TEXTE À LIRE:
┌──
# [Syslog-ng Viewer] Besoin de conseils

## KageBunshinNoGentoo

Bonjour,

Je recherche un outil de visualisation de syslog (centralisés).

J'ai googlelé un peu mais je ne suis pas convaincu par les différentes solutions et je ne trouve pas de comparatif.

il y a bien Kiwi cattools mais il ne tourne que sur wdows.

Y a t-il une solution open-source robuste ? J'ai regardé logzilla mais il risque de devenir payant incessamment sous peu et pas de détails sur la licence prévue.

Sinon un investissement est envisageable...

Quelle solution utilisez vous ?

Merci

----------

## KageBunshinNoGentoo

Pour info, nous sommes en train de qualifier Splunk qui a l'air vraiment pas mal  :Smile: 

----------

## CourJuS

Hello

Je suppose que tu est tombé sur phpsyslogng

L'interface permet de filter pas mal l'affichage et il permet une bonne centralisation des logs 

Petit conseille, filtrer certain niveau tel que debug et se genre de choses pour ne pas massacrer la bande passante des box  :Wink:  et surtout toujours bien garder les logs en local juste au cas ou ? :p

Bonne journée

[edit]

mwarf, on parle déjà de la même chose  :Wink: 

Par contre cela m'attristerais de le voir devenir payant ...

[/edit]

----------
└──
DONNÉES:
┌──
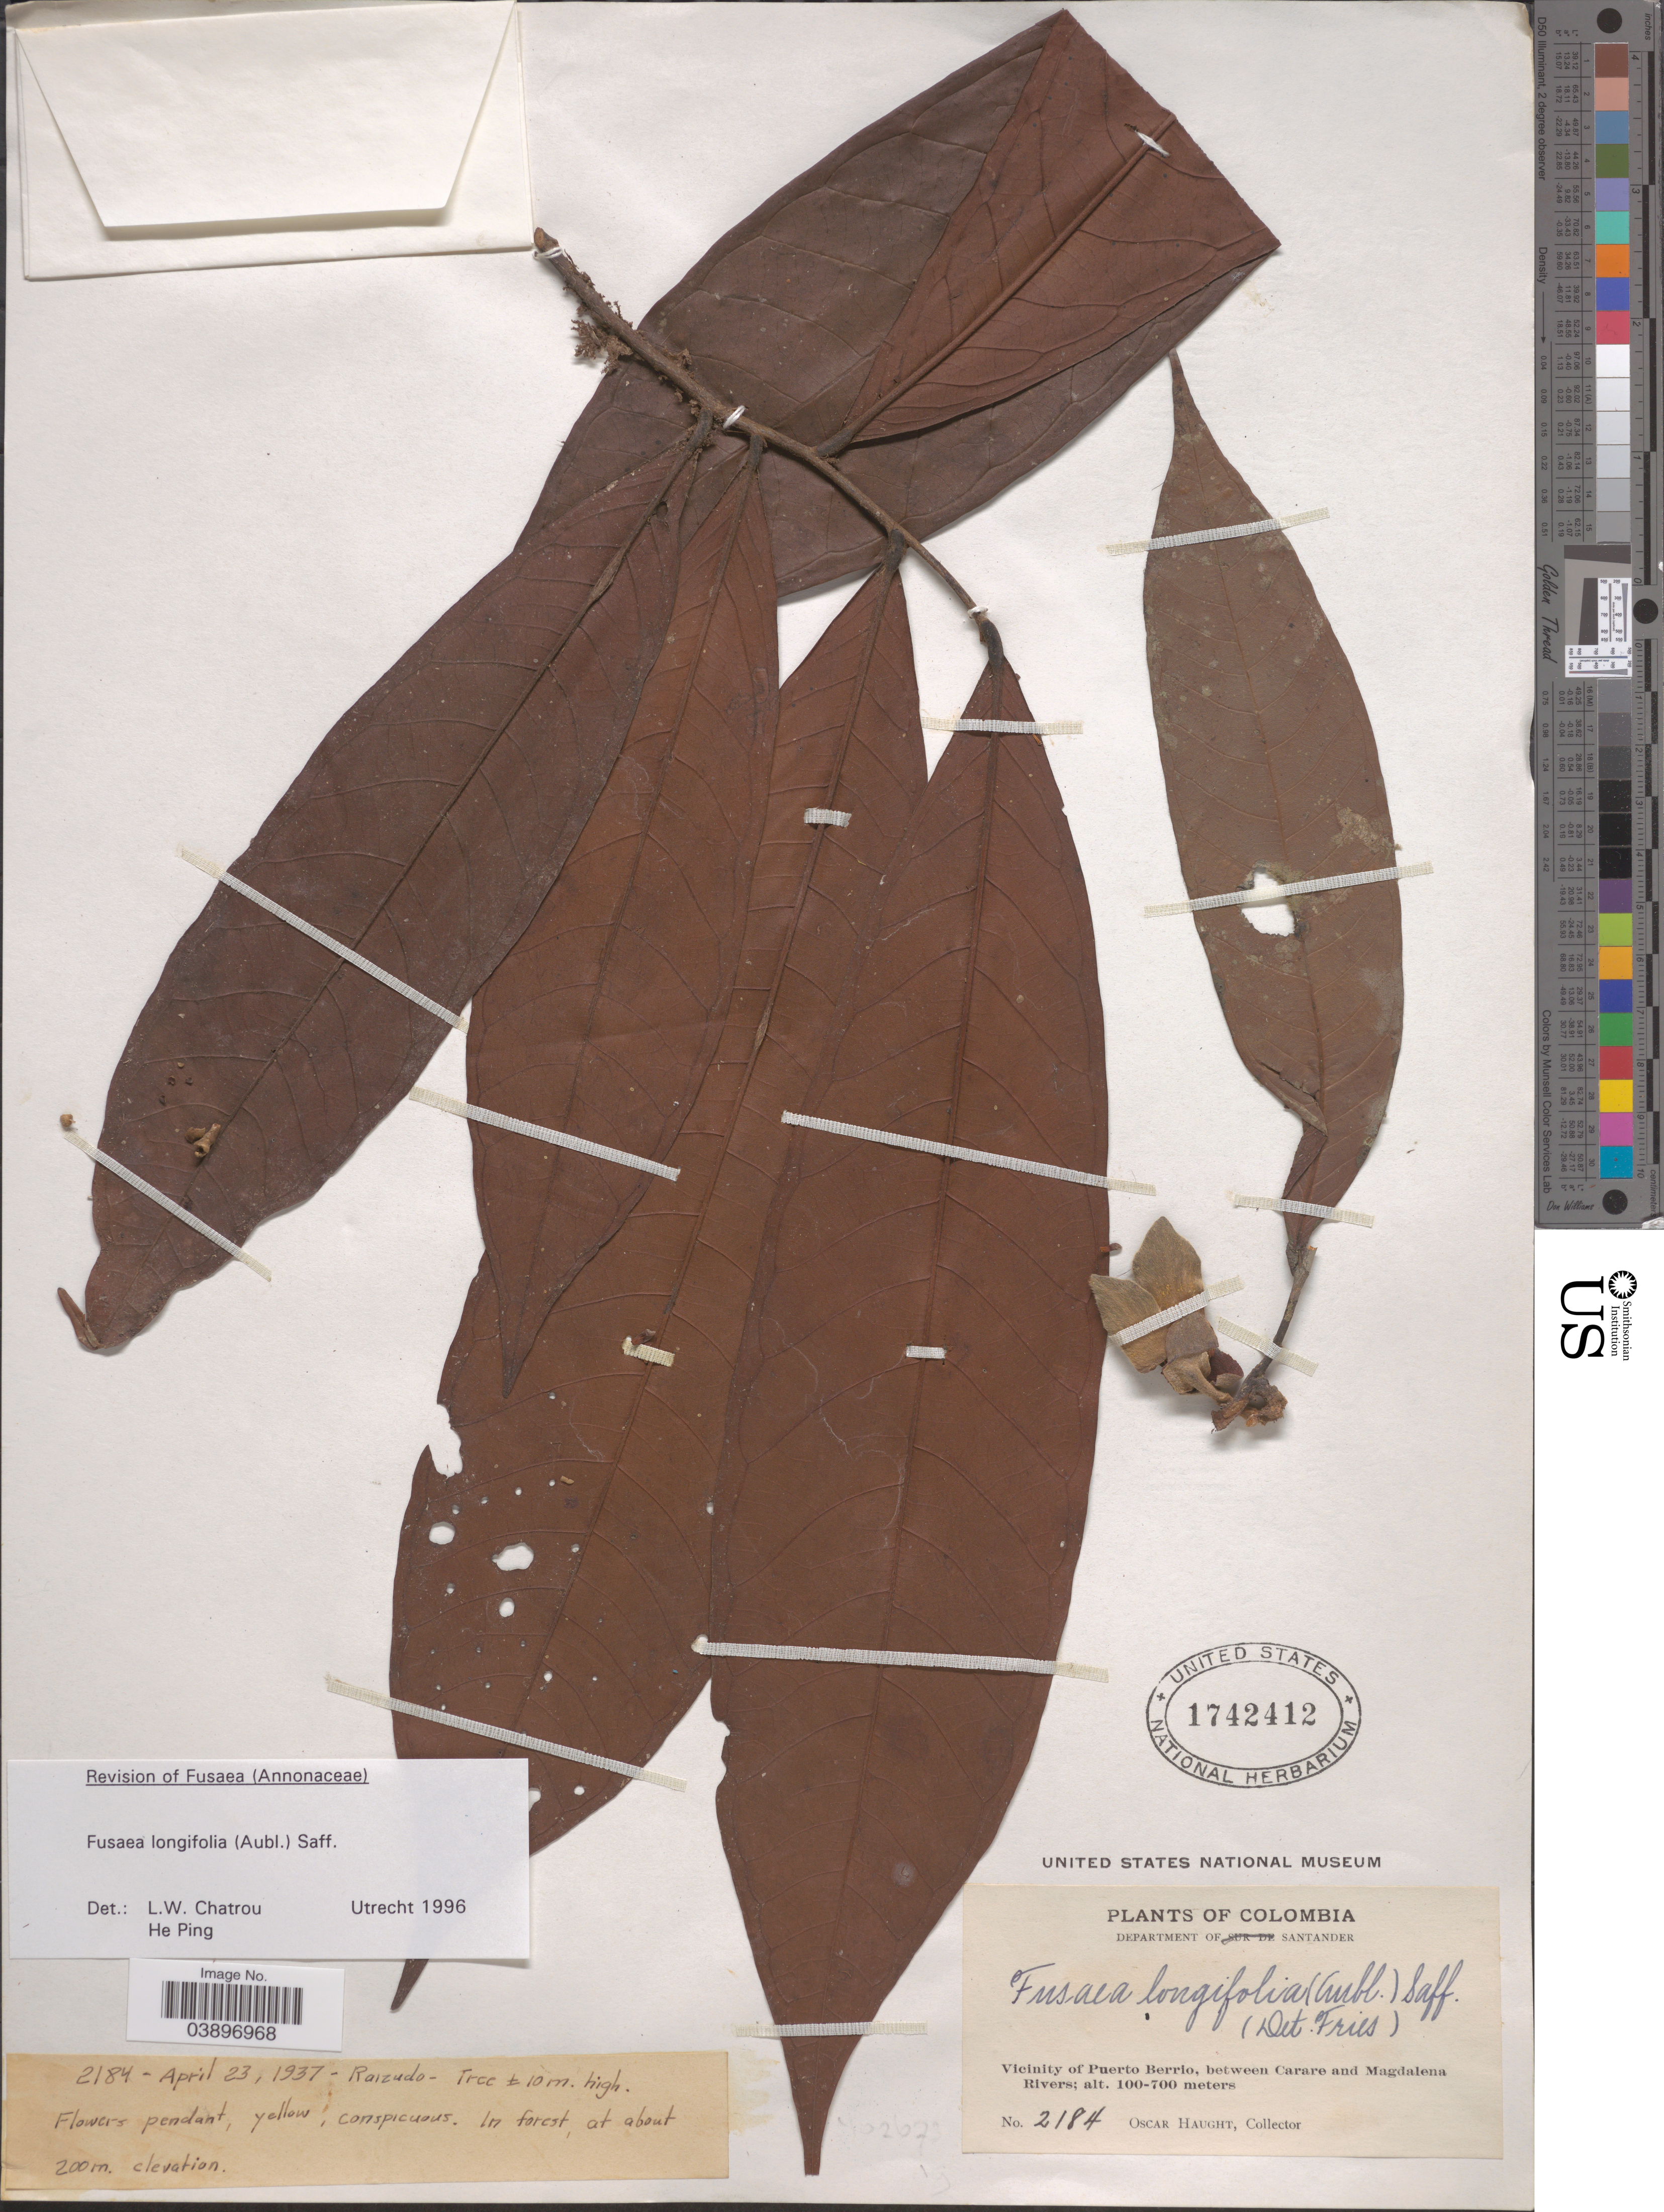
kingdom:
└──
CONSIGNES:
• a. Dans la discussion sur les outils de syslog, quel outil l'équipe de KageBunshinNoGentoo est-elle en train de qualifier ?
• b. Dans la discussion sur les outils de syslog, recopiez tout le passage depuis « J'ai googlelé un » jusqu'à « que sur wdows. ».
• c. Dans la discussion sur les outils de syslog, mettez sous forme de courte liste le paragraphe qui commence par « Y a t-il une solution open-source robuste », sans perdre ses faits principaux.

RÉSULTATS:
• a. Splunk.

• b.
J'ai googlelé un peu mais je ne suis pas convaincu par les différentes solutions et je ne trouve pas de comparatif.

il y a bien Kiwi cattools mais il ne tourne que sur wdows.

• c.
- Recherche d'une solution open-source robuste.
- Logzilla a été regardé, mais il risque de devenir payant très bientôt.
- Aucun détail n'est donné sur la licence prévue.